#### Directions for this task:
In the entries below, find every line with the string "programs" and copy it.

[Collected data]

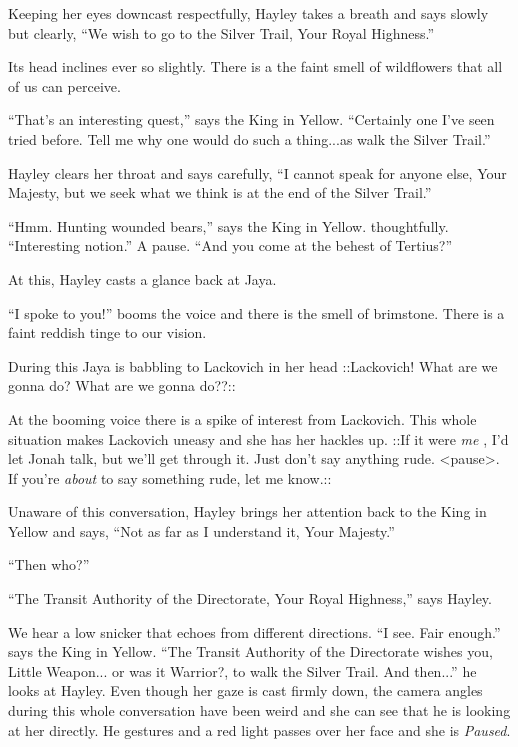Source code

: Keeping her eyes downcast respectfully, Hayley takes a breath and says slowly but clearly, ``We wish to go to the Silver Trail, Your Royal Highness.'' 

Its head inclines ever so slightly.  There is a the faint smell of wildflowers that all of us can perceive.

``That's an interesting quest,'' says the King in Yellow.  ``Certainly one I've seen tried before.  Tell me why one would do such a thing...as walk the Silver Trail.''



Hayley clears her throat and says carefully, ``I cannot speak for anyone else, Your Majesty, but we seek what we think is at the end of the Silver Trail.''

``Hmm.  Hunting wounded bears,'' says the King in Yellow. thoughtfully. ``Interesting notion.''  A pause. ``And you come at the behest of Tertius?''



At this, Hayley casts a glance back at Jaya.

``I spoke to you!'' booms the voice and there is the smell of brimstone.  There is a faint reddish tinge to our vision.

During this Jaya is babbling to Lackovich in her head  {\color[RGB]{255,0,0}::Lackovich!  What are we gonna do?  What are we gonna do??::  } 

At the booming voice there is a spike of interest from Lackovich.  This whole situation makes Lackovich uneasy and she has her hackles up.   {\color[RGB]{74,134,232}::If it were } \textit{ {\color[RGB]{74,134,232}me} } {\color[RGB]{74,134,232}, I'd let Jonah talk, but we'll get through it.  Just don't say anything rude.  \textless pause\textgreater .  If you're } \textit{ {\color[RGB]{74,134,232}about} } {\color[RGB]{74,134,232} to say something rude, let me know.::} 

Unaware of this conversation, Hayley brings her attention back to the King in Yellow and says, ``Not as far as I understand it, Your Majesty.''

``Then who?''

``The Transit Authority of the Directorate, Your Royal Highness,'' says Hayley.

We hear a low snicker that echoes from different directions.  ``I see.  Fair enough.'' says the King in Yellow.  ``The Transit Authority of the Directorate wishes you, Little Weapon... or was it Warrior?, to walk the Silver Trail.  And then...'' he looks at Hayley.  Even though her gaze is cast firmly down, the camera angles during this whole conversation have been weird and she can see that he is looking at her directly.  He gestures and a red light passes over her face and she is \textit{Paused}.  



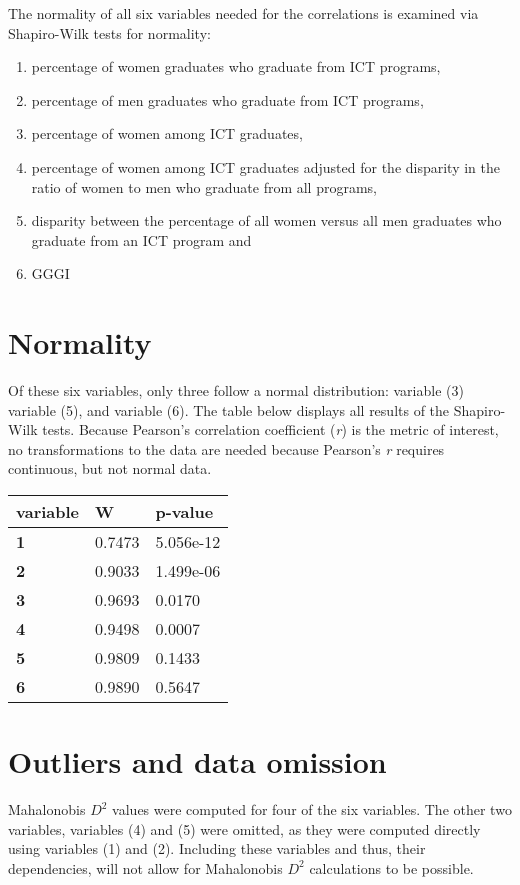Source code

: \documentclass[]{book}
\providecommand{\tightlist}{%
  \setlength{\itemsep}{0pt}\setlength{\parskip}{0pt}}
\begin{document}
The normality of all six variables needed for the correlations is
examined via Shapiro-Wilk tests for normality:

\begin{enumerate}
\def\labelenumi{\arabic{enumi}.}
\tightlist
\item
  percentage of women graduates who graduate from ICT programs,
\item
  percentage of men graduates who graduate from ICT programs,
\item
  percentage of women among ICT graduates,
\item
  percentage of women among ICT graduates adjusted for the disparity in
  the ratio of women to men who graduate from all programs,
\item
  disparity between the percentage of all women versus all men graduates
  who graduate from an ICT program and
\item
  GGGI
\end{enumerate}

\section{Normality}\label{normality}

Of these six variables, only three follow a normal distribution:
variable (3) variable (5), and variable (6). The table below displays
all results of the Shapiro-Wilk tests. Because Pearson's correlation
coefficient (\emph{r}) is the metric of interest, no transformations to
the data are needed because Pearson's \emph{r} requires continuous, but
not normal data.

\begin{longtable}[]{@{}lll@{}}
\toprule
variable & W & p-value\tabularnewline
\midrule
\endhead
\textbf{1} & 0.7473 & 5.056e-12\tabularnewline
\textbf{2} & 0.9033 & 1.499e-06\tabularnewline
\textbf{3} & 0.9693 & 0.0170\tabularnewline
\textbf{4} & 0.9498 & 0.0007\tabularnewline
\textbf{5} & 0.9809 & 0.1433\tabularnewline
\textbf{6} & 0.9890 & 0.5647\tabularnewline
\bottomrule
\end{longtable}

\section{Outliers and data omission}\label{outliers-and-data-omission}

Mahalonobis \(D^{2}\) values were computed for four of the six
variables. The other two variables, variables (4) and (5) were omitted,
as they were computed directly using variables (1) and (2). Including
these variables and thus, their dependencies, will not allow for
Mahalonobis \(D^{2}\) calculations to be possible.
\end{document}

* * *

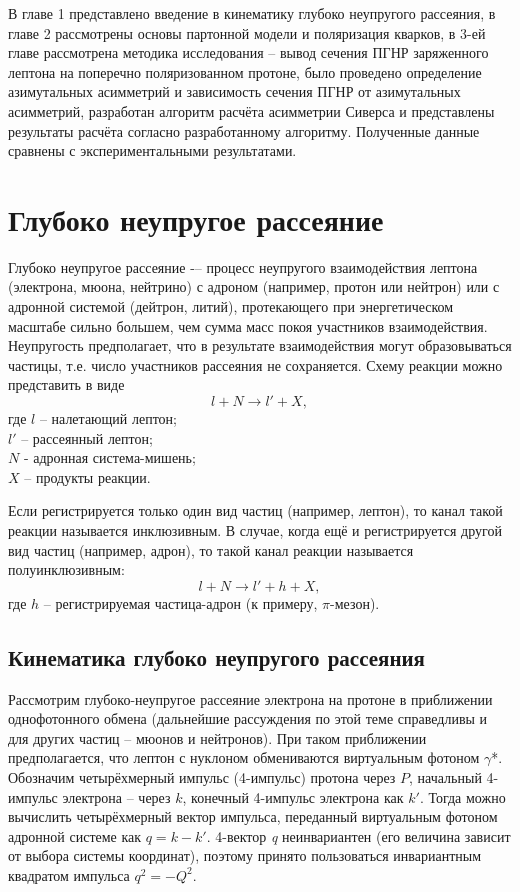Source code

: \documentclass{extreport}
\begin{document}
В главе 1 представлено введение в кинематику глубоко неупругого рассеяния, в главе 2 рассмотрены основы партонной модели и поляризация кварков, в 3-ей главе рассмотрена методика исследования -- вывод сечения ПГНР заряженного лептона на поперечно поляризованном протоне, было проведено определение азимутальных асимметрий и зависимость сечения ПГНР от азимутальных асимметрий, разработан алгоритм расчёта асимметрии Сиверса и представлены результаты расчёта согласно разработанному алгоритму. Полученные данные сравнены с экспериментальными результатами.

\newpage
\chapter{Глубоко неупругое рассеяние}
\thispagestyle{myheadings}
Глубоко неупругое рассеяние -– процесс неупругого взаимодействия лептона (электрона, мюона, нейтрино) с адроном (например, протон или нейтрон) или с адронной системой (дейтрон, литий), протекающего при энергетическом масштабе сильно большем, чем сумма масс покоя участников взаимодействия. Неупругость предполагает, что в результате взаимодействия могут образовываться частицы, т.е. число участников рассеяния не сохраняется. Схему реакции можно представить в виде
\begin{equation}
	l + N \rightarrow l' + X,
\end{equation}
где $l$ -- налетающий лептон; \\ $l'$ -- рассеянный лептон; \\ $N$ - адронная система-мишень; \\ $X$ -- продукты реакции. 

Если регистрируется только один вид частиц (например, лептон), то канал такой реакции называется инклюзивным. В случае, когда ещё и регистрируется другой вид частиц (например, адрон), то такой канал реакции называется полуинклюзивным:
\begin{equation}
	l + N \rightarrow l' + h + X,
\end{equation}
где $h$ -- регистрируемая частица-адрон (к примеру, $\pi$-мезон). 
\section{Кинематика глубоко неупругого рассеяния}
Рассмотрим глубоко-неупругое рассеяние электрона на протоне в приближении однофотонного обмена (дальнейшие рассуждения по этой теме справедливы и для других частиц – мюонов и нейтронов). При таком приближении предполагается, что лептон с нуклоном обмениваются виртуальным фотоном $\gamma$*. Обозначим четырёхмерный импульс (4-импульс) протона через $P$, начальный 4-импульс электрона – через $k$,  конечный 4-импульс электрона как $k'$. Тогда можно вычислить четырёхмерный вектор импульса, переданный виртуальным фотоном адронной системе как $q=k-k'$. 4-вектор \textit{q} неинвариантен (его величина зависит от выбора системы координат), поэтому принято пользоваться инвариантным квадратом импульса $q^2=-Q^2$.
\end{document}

#### Result:
  percentage of women graduates who graduate from ICT programs,
  percentage of men graduates who graduate from ICT programs,
  the ratio of women to men who graduate from all programs,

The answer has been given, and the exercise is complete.